This fall I had the opportunity to partner with Junior Achievement to work with high school seniors to solve a challenge for the credit union. The challenge posed was one with which all credit unions struggle: “How do we reach Gen Z?” The information gathered and presented by these students was invaluable in achieving insight into the Gen Z financial experience.
The students surveyed their peers at Norcross High School in the metro Atlanta area:
- 53.3% of students surveyed are employed
- 75.8% have a bank account
- Only 11.3% knew about credit unions, with 44.7% knowing very little (1 on a scale to 10)

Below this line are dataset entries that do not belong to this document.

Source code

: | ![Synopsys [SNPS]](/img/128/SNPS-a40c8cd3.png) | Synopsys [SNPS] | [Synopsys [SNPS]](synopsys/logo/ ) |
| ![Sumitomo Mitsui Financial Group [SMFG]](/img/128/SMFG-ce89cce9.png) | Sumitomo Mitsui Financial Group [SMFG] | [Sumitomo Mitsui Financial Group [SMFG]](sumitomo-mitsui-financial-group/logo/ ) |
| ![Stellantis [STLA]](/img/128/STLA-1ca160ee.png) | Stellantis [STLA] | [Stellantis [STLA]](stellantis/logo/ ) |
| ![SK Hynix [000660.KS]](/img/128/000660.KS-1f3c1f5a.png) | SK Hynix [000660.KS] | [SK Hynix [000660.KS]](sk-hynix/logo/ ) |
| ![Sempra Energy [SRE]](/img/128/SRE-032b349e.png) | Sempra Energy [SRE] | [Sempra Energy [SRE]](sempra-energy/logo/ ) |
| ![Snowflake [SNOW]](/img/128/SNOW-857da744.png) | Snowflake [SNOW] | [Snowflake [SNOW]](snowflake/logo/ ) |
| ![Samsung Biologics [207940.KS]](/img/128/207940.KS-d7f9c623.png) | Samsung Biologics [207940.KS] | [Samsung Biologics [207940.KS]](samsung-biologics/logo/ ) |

These results supported the theory that while Gen Z is beginning its financial endeavors, much like prior generations, credit unions are not being considered. A lack of awareness results in these “emerging borrowers” following queues from their parents and mentors when making decisions for their choice of financial institution.
The students also polled their peers about their overall comfort level with money.
- 55.3% of students surveyed responded they manage their money well but still do not know many details about finance.
- Another 25.5% said they knew a little bit but still don’t understand how it all works
Again these results support a strong need for financial literacy among youths. Gen Z classifies the generation born since 1996. This means the oldest of this generation will be turning 25 in 2021 – meaning they’ve graduated college and are in the early years of establishing a career, family, 401K … adulting. While the subjects of this research were high school students, the seniors who responded will be graduating, starting their first job, moving out of their parents’ house and applying for their first loans and credit cards. All while only knowing the basics of finance and unaware of the difference between banks and credit unions.
This research lead to solving the overall challenge for the project – “How do we reach Gen Z?”
- 55% of respondents spend at least 4 hours a day on social media
- 36.2% spend the most time on TikTok, followed by 27.7% on Snapchat and 19.1% on Instagram
These results indicate while teens are still spending a significant amount of time on social media, the channels on which they interact are not those on which financial institutions traditionally advertise.
The key takeaway of this project was Gen Z is a prime market for financial literacy, and they would consider credit unions if they were aware of them. However, advertisements and information must be shared where they are looking. There is a huge opportunity for creative engagement on TikTok and Snapchat, channels that are not currently oversaturated by other financial institutions. While these channels do not lend themselves to traditional social ads, with a little creative muscle, credit unions can achieve success in reaching this prime market.